Postcards from around the globe, far from the beaten path of tourism.
Los Angeles Review of Books founder and editor-in-chief Lutz (Doing Nothing: A History of Loafers, Loungers, Slackers, and Bums in America, 2006) writes that he originally intended to subtitle this book “Around the World in Eighty Anecdotes.” “I thought it was an honest disclosure,” he writes. “What follows is an anecdotal rendering of eighty moments in my traveling life, with no attempt to use them to trace any world picture or any narrative arc.” Or to teach any moral lesson, though there is plenty to be learned here, for the writer and readers alike. Often in a state between dislocation and disorientation, he found himself grappling with the culture, politics, and religions of places where he could barely read the signposts.

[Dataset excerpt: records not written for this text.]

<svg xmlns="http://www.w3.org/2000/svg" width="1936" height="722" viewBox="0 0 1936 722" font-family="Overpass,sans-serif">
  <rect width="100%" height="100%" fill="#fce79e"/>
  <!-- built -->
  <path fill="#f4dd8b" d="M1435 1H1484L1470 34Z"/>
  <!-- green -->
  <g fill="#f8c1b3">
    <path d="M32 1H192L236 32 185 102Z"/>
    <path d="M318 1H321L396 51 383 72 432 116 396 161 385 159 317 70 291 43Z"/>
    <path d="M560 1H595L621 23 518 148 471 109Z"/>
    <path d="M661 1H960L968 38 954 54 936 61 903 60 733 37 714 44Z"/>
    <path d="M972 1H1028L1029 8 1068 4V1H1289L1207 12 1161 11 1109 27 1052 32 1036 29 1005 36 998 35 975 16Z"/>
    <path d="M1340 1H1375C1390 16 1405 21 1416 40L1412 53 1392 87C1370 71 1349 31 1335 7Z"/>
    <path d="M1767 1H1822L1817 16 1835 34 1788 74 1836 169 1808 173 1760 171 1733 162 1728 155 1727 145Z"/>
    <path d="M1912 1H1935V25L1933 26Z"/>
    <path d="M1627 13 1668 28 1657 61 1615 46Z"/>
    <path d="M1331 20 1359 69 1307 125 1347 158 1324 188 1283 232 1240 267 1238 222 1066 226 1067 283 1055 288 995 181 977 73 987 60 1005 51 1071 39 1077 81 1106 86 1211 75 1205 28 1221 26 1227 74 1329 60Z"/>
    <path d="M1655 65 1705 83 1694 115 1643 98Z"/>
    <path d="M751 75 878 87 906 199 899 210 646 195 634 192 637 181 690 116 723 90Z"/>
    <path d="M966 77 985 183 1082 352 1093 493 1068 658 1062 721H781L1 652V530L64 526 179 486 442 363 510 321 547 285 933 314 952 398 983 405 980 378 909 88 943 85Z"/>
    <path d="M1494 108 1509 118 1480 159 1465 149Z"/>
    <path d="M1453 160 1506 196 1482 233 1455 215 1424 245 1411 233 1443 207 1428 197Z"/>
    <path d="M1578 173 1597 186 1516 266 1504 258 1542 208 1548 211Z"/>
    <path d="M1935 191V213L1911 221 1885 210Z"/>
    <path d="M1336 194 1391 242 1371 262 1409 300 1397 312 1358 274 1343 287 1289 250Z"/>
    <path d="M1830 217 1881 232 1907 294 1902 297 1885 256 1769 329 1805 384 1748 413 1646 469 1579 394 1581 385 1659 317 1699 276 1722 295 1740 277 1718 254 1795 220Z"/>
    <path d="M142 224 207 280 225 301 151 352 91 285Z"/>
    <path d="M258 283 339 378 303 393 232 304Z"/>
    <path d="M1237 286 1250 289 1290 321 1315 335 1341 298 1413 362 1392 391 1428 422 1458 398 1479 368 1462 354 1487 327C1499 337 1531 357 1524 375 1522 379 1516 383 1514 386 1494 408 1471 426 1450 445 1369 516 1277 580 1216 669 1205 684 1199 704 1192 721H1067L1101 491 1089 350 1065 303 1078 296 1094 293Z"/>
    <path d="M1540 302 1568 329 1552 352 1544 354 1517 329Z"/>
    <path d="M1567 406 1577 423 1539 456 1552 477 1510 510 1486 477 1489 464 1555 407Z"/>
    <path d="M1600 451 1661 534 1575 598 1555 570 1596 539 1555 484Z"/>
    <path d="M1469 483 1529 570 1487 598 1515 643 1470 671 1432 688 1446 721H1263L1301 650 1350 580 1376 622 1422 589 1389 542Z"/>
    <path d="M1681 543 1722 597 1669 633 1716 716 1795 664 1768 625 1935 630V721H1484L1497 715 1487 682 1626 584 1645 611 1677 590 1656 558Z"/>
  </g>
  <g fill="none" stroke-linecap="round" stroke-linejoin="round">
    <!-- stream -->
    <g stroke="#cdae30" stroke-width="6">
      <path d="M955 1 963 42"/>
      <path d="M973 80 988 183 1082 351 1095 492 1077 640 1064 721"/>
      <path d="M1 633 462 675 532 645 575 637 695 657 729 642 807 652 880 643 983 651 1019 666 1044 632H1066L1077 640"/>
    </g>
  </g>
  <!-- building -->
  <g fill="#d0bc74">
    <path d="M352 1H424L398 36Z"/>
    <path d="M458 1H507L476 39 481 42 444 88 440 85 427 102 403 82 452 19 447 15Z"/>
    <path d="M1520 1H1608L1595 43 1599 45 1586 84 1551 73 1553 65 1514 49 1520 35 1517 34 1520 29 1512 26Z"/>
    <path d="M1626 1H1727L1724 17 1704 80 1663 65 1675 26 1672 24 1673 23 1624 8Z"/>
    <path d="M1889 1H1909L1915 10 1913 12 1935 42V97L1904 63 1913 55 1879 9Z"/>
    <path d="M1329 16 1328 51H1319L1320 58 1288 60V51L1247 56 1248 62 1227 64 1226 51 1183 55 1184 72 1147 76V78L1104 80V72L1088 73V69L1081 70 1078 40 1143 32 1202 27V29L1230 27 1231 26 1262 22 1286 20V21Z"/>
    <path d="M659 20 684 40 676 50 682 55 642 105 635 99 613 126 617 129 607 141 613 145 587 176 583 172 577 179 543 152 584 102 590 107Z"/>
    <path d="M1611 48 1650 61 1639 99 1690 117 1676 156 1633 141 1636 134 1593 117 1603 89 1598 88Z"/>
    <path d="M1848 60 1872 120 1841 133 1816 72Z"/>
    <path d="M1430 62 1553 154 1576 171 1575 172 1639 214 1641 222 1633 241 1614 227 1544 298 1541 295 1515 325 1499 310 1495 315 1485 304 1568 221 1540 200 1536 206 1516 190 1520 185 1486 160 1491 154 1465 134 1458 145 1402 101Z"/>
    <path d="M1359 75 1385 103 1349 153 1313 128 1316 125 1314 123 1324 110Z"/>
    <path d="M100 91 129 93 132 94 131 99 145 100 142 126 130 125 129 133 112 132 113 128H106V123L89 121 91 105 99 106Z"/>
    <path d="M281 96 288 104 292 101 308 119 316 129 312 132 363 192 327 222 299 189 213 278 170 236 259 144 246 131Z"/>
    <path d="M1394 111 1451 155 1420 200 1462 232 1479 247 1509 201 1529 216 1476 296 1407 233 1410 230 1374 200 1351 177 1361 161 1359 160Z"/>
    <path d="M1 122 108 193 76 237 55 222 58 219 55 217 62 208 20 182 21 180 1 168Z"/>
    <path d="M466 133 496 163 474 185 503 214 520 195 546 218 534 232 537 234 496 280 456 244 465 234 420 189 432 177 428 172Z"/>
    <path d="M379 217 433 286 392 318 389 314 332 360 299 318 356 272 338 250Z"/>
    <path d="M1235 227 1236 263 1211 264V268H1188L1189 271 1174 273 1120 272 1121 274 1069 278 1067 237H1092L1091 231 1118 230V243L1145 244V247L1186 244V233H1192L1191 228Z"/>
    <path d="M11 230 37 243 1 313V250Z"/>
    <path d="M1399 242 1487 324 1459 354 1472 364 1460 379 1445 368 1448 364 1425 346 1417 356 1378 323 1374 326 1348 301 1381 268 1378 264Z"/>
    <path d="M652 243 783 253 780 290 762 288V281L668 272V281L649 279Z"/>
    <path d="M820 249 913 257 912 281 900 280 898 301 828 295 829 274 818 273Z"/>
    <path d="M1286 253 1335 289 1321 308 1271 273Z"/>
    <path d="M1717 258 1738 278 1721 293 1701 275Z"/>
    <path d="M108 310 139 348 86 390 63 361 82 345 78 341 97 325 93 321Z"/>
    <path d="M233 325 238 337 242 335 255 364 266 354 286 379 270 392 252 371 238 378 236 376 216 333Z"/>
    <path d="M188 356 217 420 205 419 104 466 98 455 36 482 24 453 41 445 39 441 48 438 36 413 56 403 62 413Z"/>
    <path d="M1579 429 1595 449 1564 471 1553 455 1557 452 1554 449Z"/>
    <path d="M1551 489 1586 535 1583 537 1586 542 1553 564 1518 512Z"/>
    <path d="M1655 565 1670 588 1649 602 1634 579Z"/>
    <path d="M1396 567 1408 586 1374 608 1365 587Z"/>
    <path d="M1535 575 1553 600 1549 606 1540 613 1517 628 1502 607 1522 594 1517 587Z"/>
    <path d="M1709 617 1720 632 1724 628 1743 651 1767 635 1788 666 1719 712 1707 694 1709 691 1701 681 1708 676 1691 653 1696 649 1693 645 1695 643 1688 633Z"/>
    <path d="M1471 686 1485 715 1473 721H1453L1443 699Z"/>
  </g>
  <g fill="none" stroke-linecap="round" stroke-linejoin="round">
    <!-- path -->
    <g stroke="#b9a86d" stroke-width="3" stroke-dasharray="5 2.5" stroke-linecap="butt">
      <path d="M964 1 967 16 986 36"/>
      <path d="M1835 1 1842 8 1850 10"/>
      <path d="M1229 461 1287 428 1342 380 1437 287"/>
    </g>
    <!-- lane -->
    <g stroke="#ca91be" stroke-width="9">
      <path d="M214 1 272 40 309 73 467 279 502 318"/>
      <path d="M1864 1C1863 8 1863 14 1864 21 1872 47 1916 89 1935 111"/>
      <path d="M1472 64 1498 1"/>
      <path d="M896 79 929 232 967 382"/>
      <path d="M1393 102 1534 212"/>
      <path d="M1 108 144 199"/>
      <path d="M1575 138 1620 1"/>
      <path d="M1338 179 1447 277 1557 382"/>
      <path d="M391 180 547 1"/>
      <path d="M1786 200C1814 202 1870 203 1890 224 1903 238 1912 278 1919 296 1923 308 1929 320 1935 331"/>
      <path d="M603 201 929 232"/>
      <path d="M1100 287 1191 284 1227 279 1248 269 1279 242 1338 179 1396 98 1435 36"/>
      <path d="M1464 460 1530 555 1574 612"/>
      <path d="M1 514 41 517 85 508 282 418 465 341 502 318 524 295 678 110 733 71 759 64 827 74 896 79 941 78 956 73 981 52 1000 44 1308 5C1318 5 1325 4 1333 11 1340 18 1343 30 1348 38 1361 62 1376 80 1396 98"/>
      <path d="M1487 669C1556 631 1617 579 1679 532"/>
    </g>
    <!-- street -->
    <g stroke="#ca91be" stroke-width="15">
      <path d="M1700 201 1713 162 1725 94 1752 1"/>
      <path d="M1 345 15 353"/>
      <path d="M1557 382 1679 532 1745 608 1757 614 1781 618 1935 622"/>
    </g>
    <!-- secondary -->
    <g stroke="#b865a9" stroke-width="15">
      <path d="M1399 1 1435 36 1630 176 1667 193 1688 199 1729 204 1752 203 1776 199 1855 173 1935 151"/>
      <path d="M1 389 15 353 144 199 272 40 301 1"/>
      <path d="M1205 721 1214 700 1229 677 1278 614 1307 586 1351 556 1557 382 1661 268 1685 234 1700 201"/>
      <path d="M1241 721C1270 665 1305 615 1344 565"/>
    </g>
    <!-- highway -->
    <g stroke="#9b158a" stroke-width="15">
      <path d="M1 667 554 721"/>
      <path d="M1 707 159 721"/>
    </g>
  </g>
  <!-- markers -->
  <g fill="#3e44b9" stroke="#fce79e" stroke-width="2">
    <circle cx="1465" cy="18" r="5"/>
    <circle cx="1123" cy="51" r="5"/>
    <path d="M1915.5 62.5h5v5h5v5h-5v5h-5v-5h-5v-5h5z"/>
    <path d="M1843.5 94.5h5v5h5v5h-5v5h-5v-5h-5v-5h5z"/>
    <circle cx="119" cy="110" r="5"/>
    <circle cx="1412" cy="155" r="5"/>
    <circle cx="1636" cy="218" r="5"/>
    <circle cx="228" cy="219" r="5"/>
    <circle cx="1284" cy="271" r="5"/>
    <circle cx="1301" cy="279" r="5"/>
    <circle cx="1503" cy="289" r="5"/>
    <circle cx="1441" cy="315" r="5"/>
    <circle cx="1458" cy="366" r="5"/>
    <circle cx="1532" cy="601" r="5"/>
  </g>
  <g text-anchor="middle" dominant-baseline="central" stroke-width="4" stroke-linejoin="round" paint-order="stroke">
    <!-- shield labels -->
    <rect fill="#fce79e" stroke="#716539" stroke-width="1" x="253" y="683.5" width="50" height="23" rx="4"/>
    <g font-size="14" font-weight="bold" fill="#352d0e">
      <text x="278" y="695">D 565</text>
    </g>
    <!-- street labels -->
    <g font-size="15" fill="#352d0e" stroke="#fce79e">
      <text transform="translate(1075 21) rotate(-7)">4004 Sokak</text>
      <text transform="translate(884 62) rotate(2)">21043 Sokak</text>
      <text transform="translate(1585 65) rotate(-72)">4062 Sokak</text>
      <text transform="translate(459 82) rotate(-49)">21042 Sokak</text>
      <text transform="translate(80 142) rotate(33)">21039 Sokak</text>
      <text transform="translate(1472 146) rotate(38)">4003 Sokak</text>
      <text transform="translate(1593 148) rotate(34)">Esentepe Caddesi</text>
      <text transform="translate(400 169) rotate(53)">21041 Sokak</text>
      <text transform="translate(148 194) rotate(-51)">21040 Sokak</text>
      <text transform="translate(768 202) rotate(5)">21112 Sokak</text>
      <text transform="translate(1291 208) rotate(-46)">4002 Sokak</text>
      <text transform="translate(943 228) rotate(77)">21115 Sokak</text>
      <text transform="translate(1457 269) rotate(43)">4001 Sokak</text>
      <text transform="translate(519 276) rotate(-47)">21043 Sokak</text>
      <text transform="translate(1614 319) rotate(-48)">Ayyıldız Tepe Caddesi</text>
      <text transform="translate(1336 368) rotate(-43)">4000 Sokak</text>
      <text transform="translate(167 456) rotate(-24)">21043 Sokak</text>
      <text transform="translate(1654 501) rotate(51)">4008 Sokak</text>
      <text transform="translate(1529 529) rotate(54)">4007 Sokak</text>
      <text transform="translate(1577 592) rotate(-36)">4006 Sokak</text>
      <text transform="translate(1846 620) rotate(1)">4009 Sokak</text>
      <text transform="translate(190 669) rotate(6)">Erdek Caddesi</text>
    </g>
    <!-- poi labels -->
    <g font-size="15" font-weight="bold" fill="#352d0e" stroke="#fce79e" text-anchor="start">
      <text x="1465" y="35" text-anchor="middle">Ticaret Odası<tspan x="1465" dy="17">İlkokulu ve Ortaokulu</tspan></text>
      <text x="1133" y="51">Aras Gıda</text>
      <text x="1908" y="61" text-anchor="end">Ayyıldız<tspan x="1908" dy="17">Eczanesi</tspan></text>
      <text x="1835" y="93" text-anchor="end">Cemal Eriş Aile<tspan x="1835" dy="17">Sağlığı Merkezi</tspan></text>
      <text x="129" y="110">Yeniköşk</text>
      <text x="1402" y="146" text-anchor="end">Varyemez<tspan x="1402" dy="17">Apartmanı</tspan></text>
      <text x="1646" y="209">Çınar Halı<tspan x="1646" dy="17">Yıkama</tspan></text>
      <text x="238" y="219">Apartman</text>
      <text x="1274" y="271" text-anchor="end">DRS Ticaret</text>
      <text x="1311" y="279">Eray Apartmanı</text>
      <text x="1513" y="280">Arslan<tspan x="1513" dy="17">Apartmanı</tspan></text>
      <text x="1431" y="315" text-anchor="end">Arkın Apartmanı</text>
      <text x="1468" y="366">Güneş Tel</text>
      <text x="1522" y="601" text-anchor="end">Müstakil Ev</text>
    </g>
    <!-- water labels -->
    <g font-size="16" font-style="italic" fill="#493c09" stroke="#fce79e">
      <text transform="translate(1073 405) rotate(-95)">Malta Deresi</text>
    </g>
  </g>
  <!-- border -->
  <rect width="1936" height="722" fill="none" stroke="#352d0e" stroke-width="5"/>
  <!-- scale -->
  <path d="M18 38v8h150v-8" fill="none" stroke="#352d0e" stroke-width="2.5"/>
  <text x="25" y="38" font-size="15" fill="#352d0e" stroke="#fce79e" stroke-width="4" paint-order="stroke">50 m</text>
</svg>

He writes of beggars who were more like demanders and of borders where he was often unclear whether the papers he brought with him to cross would allow him to cross back and, if so, who needed to be bribed how much. Lutz disdains the surface pleasures of tourism, but at a Zimbabwe National Park, he recognized that he “couldn’t shake the sense that I was not in the wild at all, but in a New Jersey safari park….I am a tourist. I love elephants.” He does, however, hate monkeys with a passion that puts a different slant on the title. He usually traveled alone, typically where other travelers don’t, but he often encountered kindred spirits who aided his understanding or shared his confusion. A musician himself, he responded to a variety of extraordinary music, which required no translation. When the book arrives at its final section on Europe, it is no surprise to readers that there is no visit to London, Paris, or Venice, or even to the countries where those much-visited cities are located.
A travel memoir with short, provocative, occasionally inscrutable entries that will eventually tire even armchair travelers.